Brazil’s Grand Illusion
Lola Rosa, a domestic worker in Rio de Janeiro, recently quit her job of 13 years because she thought her wages were too low. “I’m tired of working in other people’s homes,” she said. “If they don’t pay me a decent sum it isn’t worth it to me.” Her employer, Adriana Saggese, an architect, had a different story. “She took more days off than days on, her travel costs were too high, and she asked for a raise almost every month,” she told the Observer on Feb. 7. “By the end of the year I couldn’t afford it anymore.”
This scene is a typical result of decreasing income inequality in Brazil. Despite the widespread belief that Brazil is one of the biggest economic success stories in recent years, inequality in Brazil is still rampant.
Today the percentage of Brazilians living below the poverty line has fallen below 24 percent. A new middle class now makes up 52 percent of the popula- tion, Márcio Pochmann, president of the Institute of Applied Economic Research, told the Observer in a phone interview on Feb. 6.
For Brazilians like Saggese, the costs of employing domestic workers like Rosa outweigh the benefits. Reliance on domestic workers may be coming to an end. For many domestic workers, working in other people’s homes just isn’t cutting it anymore.

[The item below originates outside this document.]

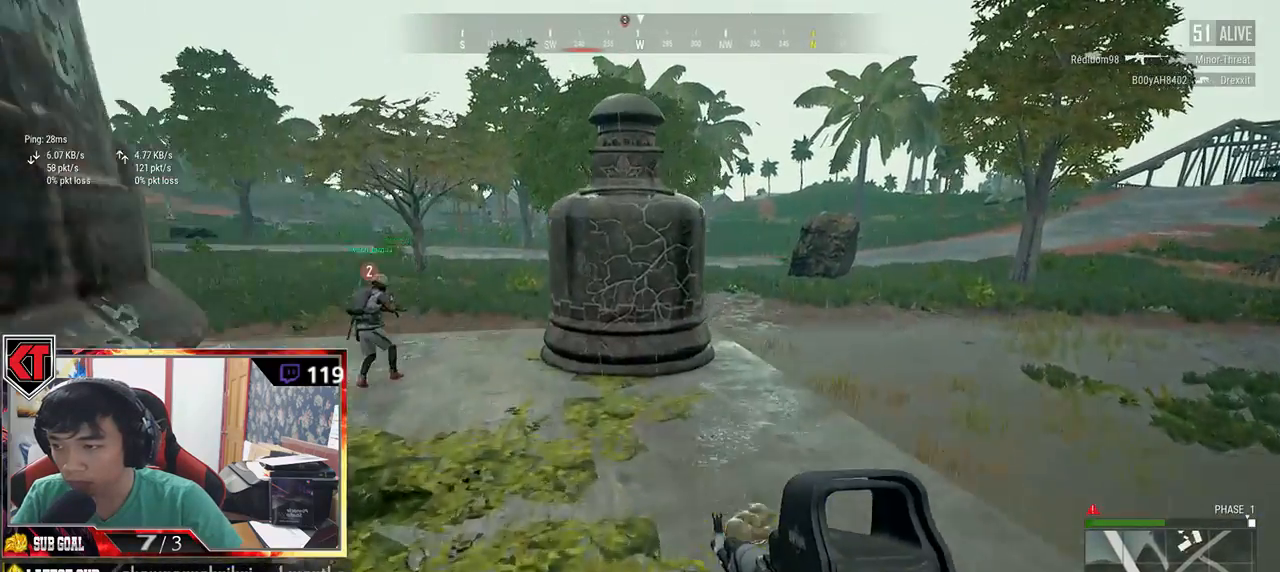
{"keys": ["w"], "mouse": [], "events": [[100, "shift", "up"]]}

Live-in domestic workers and other minimum wage earners have historically made up 35 percent of the Brazilian population. Most upper- and middle- class households have at least one live-in maid responsible for cooking, cleaning, and childcare. Brazilian maids often stay with one family for their entire working lives. Those who don’t live with families usually live in shanty-towns called favelas.

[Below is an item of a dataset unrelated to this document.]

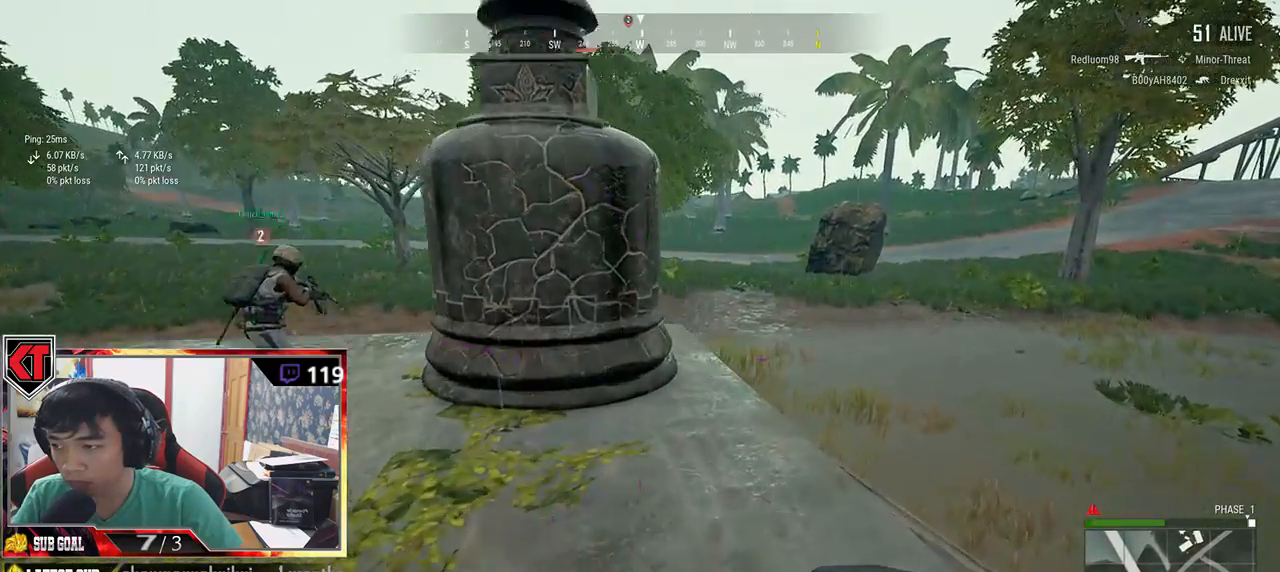
{"keys": ["shift", "w"], "mouse": [], "events": [[200, "shift", "down"]]}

Lola’s 21 year old daughter, Jessica said that she would never dream of being a live-in domestic worker, though she admitted that she had been trained to work in the industry since she was a child. “I used to go with my mom to Adriana’s house because I couldn’t stay at home alone,” Jessica said. “So from a young age I was cleaning with my mom, cooking with my mom, changing diapers with my mom. It got to the point that when my mom took days off, I would work instead.”

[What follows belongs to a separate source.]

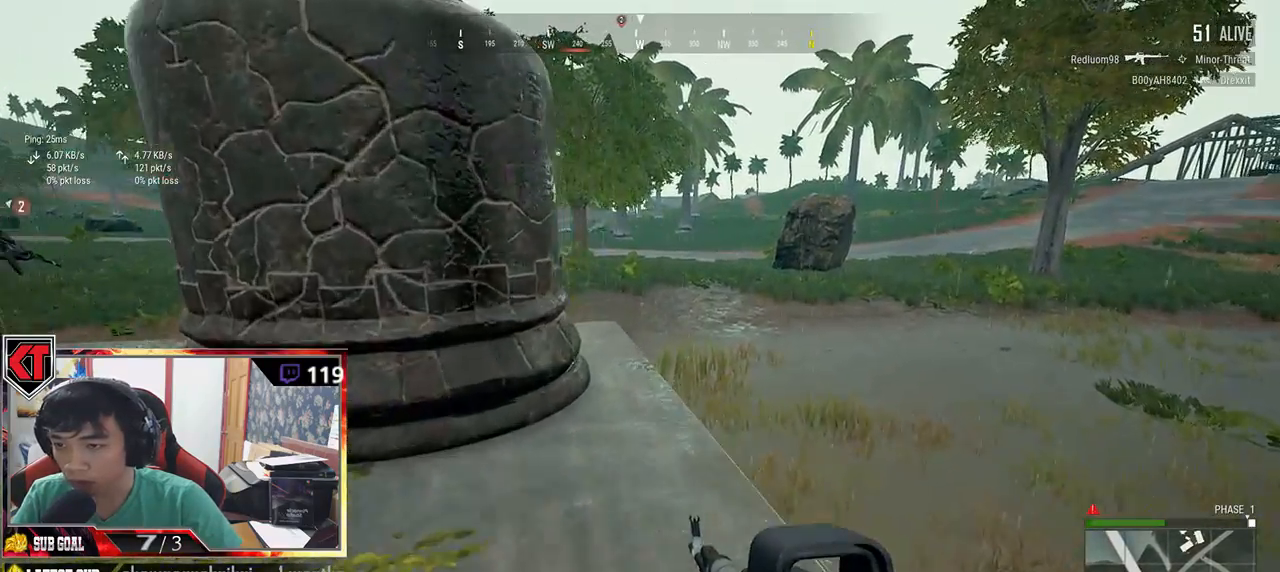
{"keys": ["shift", "w"], "mouse": [], "events": []}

Following in her mother’s foot- steps was never Jessica’s plan, but like many Brazilian teenagers, the public school system was failing her and work started to take precedence over school. “My teachers didn’t show up. I did horribly on exams. I was already really old for my grade and I was going to be held back again, so I wanted to quit school and become a full-time housekeeper so I could make my own money,” she said.
Then Saggese stepped in, funding Jessica’s switch to a private school, hoping that higher quality academics would reignite a passion for any profession other than housekeeping. This kind of close relationship between domestic workers and their employers is common in Brazil.
Pochmann said that the new class environment is the result of economic growth, promotion of social programs like Bolsa Familia (similar to the U.S. welfare system), and a series of political incentives aimed at lower classes beyond simply raising the minimum wage. “The gains of our economic productivity are no longer being spread only among the wealthy,” Pochmann said, “but the wealth continues to be concentrated in the elite class on a level that is simply indecent compared to other countries.”
Many Brazilians agree with Pochmann. Despite this decreasing gap in income inequality, and the progress fighting poverty, Brazilians had expected more from the past few years of economic growth, which has now stagnated.
Brazil sustains a higher daily death toll from crime than the daily death toll of the Syrian civil war. Preparations for the 2014 World Cup in Rio have already cost more than the past three World Cups combined, though all of the stadium construction is running late, and no work has been done on the airport, the surrounding roadways, or the public transportation systems. Brazil earned 72nd place on the 2013 Corruption Perception Index, below Saudi Arabia, Cuba, Kuwait, and Botswana.
“That,” Jessica Rosa said in a phone interview on Feb. 5, “is what the protests were all about. And, of course, [President Dilma Rouseff ’s] lavish lifestyle.” Rosa is referring to corruption scandals that have become so common they no longer make headlines. Politicians have set up programs for poor Brazilians to succeed; yet those same politicians have been caught stealing large sums of taxpayer money. The culture of Brazil is changing, but no one can say if it’s for better or for worse.
Adriana Saggese’s main concern isn’t finding a new live-in domestic worker. According to her, many middle- and upper-class homes are adapting to lives that require far less outside maintenance. With an expanding middle class and college enrollment at an all-time high, Brazilians know they’re supposedly one of the great economic success stories. But with rampant corruption, they still feel stuck. “We’re somewhere in between the first and third world and we have to deal with all of those problems,” Saggese said.